The FCA states that it should be made clear to customers who renew each year that they have been price walked over time. In 2017, the FCA attempted to combat this by implementing rules to increase engagement with customers at renewal - under these rules, firms must set out the price the customer paid in the previous year alongside the new quote upon renewal. This report also introduces a proposed remedy package to support these rules. The first of these is a pricing remedy. The FCA proposes that, when a firm offers home or motor insurance renewal prices to a customer, the renewal price should not be higher than the equivalent price offered by the firm for new customers. If the product on offer is new, the FCA proposes the firm identifies existing products in the market which closely match their own in order to determine the equivalent price for new consumers. Secondly, the FCA proposes to enhance and expand the scope of the existing product governance rules, including by ensuring the proposed new product governance rules apply to all general insurance and pure protection products. The FCA further proposes introducing a requirement for firms to report data on their pricing – currently this would not be reported publically. Finally, for all types of general insurance, the FCA is proposing requirements to: (i) ensure firms explain to customers if their policy is to renew automatically; (ii) make it easy for customers to stop the auto-renewal; and (iii) allow consumers easily to decline the auto-renewal of policies at the time of purchase and renewal.

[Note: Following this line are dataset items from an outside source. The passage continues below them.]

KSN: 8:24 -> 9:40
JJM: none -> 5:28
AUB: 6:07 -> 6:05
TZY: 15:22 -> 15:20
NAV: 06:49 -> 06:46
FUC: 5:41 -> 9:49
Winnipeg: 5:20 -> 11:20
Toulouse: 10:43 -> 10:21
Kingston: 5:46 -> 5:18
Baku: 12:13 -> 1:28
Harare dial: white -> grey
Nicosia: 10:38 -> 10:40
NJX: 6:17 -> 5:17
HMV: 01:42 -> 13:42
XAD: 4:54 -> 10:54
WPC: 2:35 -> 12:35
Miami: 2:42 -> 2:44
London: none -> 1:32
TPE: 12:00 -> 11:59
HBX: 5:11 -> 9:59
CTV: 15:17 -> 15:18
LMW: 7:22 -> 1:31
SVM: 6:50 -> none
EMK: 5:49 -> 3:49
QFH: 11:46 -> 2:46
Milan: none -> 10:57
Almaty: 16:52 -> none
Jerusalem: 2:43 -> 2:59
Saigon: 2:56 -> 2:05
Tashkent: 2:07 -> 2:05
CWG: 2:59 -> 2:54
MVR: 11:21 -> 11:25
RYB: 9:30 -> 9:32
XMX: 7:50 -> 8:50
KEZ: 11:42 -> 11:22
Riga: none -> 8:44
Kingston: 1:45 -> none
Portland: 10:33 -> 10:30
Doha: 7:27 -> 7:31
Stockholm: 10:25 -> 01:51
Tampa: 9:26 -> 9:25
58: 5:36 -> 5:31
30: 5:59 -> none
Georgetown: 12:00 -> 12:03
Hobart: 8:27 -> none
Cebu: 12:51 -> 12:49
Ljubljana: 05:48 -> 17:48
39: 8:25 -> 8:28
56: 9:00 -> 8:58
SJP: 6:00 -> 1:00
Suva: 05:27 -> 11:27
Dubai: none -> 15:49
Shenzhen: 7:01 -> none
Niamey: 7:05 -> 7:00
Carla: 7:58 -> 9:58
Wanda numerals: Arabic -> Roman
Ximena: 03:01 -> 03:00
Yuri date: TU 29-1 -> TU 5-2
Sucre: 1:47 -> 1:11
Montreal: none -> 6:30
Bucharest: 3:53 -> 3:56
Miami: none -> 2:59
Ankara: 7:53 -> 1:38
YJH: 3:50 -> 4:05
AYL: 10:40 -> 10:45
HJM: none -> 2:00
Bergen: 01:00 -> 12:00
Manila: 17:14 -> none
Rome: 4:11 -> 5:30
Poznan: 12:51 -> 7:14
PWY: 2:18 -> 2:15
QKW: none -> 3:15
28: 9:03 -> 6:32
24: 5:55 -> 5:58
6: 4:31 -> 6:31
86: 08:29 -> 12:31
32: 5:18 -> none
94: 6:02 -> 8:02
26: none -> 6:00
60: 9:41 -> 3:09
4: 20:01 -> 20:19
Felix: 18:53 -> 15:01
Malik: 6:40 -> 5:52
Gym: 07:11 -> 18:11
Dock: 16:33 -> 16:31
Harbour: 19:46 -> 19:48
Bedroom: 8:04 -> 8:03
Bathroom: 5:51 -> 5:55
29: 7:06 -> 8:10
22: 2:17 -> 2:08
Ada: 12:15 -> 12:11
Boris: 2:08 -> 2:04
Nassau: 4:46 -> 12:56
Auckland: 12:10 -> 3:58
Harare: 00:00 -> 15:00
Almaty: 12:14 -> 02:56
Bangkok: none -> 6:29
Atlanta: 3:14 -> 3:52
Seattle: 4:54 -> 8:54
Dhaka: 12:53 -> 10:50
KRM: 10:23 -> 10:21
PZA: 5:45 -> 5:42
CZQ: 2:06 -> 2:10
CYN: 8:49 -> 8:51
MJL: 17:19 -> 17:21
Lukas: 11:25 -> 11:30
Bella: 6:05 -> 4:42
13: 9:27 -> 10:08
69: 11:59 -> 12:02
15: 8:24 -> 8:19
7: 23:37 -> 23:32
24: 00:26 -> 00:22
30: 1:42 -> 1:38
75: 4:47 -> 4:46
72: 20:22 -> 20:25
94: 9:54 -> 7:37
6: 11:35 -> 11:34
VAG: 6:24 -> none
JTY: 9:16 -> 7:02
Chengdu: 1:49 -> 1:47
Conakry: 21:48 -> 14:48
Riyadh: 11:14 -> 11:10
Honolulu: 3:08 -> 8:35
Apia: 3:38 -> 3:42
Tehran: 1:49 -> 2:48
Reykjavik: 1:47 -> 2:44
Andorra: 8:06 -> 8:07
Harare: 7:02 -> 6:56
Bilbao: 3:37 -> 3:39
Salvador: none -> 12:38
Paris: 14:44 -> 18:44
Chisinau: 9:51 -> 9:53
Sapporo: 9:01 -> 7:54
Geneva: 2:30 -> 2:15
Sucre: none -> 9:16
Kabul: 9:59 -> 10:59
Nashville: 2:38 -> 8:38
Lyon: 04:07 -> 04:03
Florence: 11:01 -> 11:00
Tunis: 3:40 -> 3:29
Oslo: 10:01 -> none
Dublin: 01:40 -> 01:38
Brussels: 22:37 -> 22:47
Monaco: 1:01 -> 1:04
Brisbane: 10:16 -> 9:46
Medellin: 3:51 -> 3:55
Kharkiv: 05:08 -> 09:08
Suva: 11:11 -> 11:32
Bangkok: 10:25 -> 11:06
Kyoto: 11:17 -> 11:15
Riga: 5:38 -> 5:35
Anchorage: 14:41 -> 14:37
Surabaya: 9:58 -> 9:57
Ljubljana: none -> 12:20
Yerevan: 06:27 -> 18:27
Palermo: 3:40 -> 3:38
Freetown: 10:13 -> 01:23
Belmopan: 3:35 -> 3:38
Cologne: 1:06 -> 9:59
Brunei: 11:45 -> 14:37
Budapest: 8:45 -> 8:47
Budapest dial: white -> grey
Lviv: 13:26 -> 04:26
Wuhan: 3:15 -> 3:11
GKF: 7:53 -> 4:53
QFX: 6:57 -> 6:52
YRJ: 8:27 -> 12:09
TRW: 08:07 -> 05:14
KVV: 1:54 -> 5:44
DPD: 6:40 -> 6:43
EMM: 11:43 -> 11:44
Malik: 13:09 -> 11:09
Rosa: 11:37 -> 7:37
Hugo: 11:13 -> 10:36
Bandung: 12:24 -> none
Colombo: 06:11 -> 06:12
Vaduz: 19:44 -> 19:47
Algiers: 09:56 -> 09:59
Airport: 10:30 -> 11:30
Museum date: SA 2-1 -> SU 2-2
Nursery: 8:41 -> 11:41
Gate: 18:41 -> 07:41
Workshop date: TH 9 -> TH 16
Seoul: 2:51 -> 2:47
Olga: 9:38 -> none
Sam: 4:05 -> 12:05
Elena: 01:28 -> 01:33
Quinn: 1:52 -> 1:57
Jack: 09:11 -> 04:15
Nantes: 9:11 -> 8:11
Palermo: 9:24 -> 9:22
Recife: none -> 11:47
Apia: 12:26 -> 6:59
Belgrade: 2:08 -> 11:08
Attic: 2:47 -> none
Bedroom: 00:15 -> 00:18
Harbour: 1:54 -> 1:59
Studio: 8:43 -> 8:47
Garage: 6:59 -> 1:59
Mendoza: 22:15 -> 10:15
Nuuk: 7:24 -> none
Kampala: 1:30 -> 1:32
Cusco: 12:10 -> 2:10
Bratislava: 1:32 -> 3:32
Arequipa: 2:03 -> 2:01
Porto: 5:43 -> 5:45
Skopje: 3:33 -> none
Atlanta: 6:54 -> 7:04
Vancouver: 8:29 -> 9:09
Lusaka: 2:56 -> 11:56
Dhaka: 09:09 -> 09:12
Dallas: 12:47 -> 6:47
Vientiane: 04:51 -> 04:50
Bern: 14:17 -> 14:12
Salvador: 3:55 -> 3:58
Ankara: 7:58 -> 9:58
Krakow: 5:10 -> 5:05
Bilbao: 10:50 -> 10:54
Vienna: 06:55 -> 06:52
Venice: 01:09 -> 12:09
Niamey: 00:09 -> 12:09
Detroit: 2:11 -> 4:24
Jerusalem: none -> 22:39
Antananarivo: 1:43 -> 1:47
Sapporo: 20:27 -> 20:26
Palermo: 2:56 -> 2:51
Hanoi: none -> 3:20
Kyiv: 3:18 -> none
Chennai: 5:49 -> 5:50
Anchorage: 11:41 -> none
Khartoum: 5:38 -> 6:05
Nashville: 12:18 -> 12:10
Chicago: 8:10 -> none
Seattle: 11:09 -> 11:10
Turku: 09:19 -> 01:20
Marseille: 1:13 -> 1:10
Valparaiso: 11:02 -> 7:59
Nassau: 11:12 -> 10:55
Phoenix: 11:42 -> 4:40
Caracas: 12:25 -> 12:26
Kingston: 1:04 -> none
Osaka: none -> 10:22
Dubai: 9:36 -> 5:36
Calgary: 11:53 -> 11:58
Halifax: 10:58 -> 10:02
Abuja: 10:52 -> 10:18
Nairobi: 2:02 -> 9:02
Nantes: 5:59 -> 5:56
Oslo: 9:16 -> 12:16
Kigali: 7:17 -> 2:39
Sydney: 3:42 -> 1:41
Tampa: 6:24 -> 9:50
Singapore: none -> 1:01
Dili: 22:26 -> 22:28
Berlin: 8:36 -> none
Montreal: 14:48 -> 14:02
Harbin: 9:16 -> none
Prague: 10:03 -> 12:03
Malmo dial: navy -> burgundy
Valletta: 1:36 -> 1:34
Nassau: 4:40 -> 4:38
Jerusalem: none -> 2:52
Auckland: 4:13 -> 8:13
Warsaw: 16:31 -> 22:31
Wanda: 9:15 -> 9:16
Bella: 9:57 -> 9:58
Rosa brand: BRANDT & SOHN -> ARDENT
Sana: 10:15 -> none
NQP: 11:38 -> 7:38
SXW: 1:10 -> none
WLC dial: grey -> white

The FCA is seeking views on its proposals by 25 January 2021. Feedback will then be considered ahead of the publication of a Policy Statement.
While the FCA so far has concentrated on remedying these pricing practices in the home and motor insurance sector, this report is in line with the FCA’s general focus and broader direction of travel in the regulatory market. This report is also only one announcement amongst a string of FCA commentary and publications demonstrating its increasing focus on consumer protection. This is even more stark in the current COVID-19 landscape, as discussed in our previous blog post.